The potential to produce improved varieties is considered high and so far these crops have remained underexploited in genetic terms. In the past two decades, high-yielding cultivars have been bred for cassava, sweet potato and potatoes with resistance to major diseases and insect pests. The production of planting materials from those varieties with stable resistance is relatively easy. However, certain root and tuber crops (yams, aeroides, plantains and cooking bananas) remain vulnerable to insects and diseases. The problem of disease transmission and multiplication through vegetative propagation is perhaps the most important constraint to production increases of starchy staples.

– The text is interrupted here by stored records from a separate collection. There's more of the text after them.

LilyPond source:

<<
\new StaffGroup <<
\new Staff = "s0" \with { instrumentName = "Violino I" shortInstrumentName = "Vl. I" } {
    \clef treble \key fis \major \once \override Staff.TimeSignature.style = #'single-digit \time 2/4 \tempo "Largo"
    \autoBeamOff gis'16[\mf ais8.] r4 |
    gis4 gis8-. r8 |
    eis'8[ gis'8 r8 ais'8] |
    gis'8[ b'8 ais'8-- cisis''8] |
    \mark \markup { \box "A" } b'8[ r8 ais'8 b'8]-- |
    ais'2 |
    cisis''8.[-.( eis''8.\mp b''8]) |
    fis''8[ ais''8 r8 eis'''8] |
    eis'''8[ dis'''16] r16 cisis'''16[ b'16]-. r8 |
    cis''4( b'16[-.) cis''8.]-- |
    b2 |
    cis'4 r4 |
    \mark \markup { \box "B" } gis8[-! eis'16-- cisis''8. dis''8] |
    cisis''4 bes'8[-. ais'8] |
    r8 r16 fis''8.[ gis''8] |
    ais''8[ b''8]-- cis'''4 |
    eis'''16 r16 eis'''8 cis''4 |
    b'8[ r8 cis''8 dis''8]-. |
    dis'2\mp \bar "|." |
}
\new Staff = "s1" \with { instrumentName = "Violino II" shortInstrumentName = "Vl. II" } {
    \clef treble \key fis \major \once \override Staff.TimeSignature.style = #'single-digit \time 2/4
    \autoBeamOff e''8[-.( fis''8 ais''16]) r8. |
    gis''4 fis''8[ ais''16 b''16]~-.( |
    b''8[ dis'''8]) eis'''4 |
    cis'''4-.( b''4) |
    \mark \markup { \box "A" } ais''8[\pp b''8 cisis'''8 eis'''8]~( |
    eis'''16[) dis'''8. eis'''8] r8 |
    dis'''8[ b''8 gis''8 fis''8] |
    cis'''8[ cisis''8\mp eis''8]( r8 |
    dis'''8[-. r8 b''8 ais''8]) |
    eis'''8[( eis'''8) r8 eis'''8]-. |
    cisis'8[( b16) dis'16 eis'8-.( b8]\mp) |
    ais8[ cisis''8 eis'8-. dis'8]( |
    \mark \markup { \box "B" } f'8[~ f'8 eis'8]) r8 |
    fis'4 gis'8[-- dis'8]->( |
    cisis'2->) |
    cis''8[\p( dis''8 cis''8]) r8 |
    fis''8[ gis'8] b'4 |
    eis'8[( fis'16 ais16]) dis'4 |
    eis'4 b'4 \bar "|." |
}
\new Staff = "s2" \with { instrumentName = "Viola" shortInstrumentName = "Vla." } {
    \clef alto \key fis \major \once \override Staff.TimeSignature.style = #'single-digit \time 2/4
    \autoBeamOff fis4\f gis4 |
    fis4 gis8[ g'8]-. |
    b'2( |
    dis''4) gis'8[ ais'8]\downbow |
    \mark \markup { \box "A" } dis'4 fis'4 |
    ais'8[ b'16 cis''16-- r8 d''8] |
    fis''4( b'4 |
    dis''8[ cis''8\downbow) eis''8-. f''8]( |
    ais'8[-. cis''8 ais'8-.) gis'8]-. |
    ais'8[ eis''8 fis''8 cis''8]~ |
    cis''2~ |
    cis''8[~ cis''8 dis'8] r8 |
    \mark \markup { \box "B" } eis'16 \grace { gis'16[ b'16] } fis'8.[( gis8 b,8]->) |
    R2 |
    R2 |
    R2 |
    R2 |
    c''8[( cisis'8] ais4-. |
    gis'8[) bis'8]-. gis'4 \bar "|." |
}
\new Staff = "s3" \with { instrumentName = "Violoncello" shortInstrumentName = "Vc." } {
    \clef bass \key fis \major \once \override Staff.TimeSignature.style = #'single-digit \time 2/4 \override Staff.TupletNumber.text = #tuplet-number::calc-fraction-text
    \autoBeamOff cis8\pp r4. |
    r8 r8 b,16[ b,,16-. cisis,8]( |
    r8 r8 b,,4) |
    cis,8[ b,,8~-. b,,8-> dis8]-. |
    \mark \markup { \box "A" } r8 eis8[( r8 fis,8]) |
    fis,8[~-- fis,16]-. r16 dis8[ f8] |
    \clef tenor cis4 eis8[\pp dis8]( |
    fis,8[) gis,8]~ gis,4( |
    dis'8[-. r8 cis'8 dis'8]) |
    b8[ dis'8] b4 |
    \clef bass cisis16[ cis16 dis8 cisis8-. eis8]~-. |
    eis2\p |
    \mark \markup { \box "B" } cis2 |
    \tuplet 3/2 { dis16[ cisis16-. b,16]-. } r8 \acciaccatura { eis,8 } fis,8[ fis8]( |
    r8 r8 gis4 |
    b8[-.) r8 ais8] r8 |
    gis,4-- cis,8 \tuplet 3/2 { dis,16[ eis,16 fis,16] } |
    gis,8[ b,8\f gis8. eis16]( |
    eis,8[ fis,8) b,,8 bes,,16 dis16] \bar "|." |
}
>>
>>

The dissemination of healthy planting materials requires establishment of nurseries with efficient distribution systems, which has proven to be difficult to implement. A more realistic approach would be to develop cultivars with inherent resistance to diseases and insect pests which could be easily multiplied and used by growers with traditional methods. True seed, rather than cuttings, generally does not transmit viruses and diseases and can be used where quality considerations, particularly regularity in size and shape, are of less importance.